_YOUR INSTRUCTIONS:_ For the entries that follow, set down each one exactly and drop any pictures.

_SUPPLIED MATERIAL:_
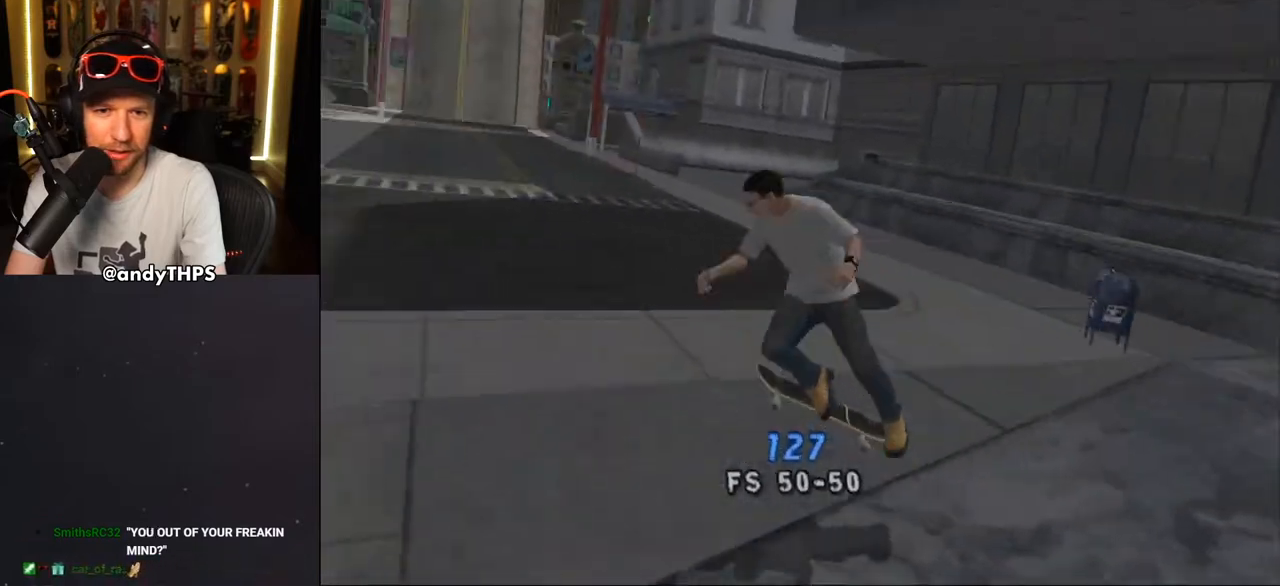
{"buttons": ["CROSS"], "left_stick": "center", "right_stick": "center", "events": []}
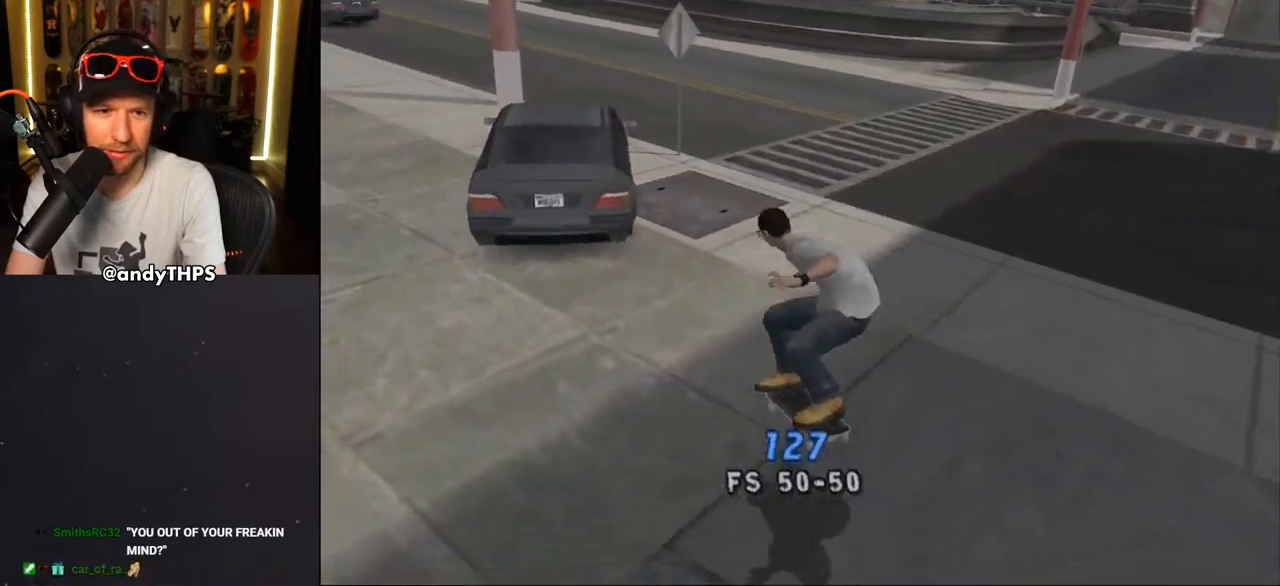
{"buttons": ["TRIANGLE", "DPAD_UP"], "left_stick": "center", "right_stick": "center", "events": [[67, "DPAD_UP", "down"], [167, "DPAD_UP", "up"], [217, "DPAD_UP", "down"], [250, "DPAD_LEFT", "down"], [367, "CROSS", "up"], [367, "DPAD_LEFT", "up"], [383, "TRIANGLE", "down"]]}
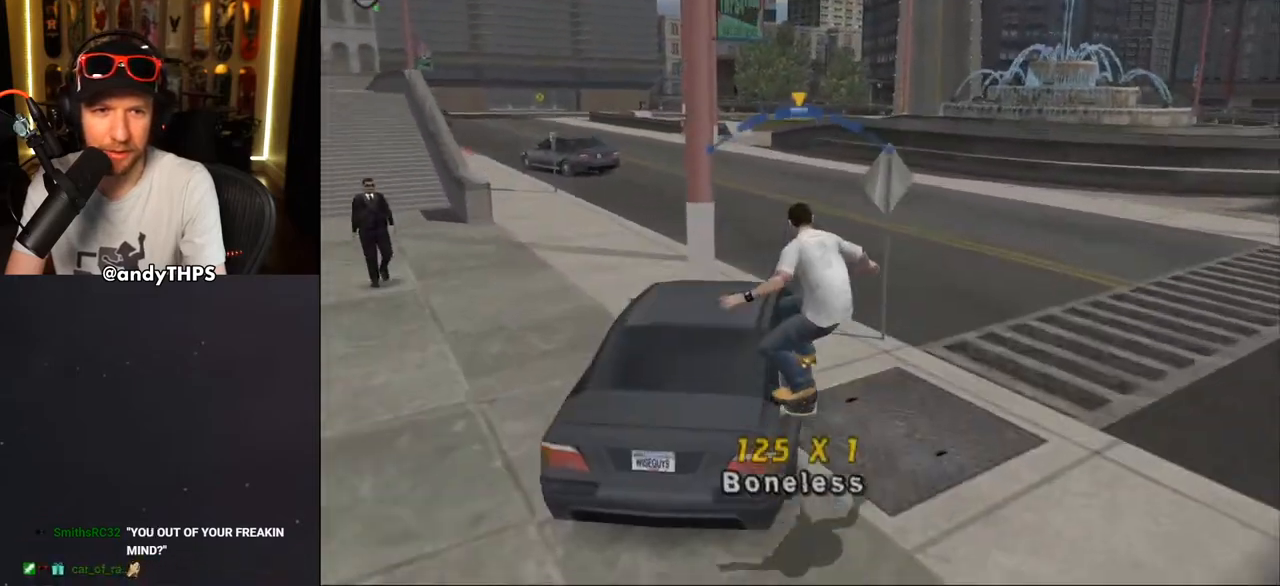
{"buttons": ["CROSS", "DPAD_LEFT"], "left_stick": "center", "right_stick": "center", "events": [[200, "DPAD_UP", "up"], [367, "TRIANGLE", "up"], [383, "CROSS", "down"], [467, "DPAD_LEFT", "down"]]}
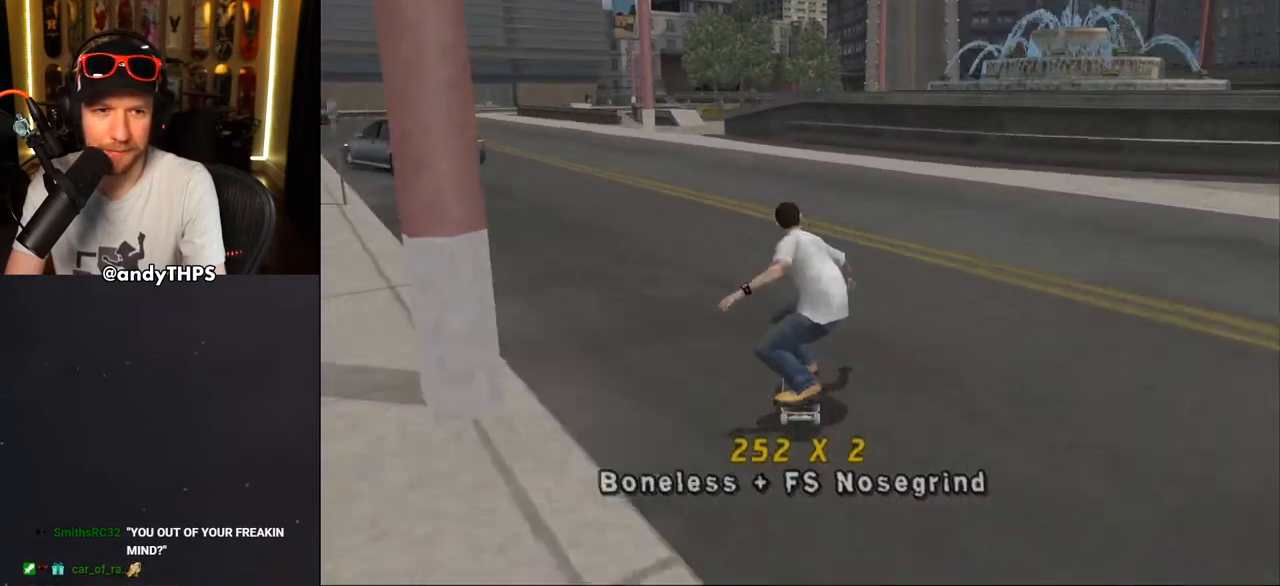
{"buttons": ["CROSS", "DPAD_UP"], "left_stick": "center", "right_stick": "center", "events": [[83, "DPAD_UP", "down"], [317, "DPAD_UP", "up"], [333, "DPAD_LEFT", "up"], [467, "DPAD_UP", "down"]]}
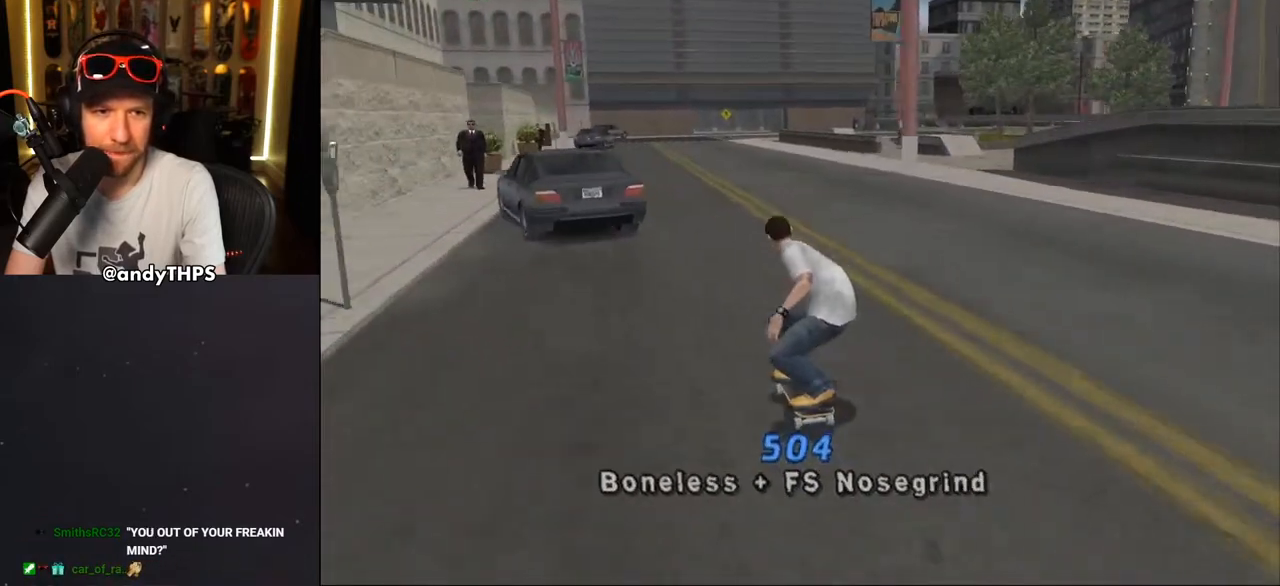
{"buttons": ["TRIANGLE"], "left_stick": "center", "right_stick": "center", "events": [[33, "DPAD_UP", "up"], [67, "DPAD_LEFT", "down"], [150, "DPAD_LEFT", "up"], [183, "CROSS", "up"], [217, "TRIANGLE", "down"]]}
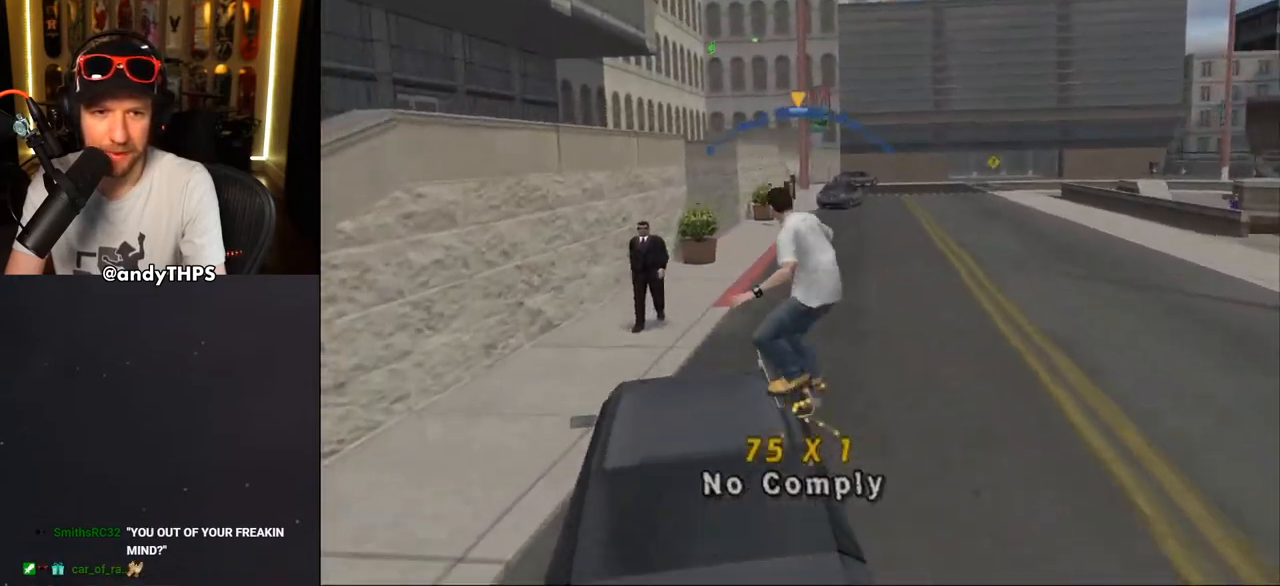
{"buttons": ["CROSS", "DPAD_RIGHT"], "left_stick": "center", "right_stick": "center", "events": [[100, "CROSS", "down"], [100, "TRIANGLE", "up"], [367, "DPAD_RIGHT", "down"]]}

_EXERCISE RESPONSE:_
{"buttons": ["CROSS"], "left_stick": "center", "right_stick": "center", "events": []}
{"buttons": ["TRIANGLE", "DPAD_UP"], "left_stick": "center", "right_stick": "center", "events": [[67, "DPAD_UP", "down"], [167, "DPAD_UP", "up"], [217, "DPAD_UP", "down"], [250, "DPAD_LEFT", "down"], [367, "CROSS", "up"], [367, "DPAD_LEFT", "up"], [383, "TRIANGLE", "down"]]}
{"buttons": ["CROSS", "DPAD_LEFT"], "left_stick": "center", "right_stick": "center", "events": [[200, "DPAD_UP", "up"], [367, "TRIANGLE", "up"], [383, "CROSS", "down"], [467, "DPAD_LEFT", "down"]]}
{"buttons": ["CROSS", "DPAD_UP"], "left_stick": "center", "right_stick": "center", "events": [[83, "DPAD_UP", "down"], [317, "DPAD_UP", "up"], [333, "DPAD_LEFT", "up"], [467, "DPAD_UP", "down"]]}
{"buttons": ["TRIANGLE"], "left_stick": "center", "right_stick": "center", "events": [[33, "DPAD_UP", "up"], [67, "DPAD_LEFT", "down"], [150, "DPAD_LEFT", "up"], [183, "CROSS", "up"], [217, "TRIANGLE", "down"]]}
{"buttons": ["CROSS", "DPAD_RIGHT"], "left_stick": "center", "right_stick": "center", "events": [[100, "CROSS", "down"], [100, "TRIANGLE", "up"], [367, "DPAD_RIGHT", "down"]]}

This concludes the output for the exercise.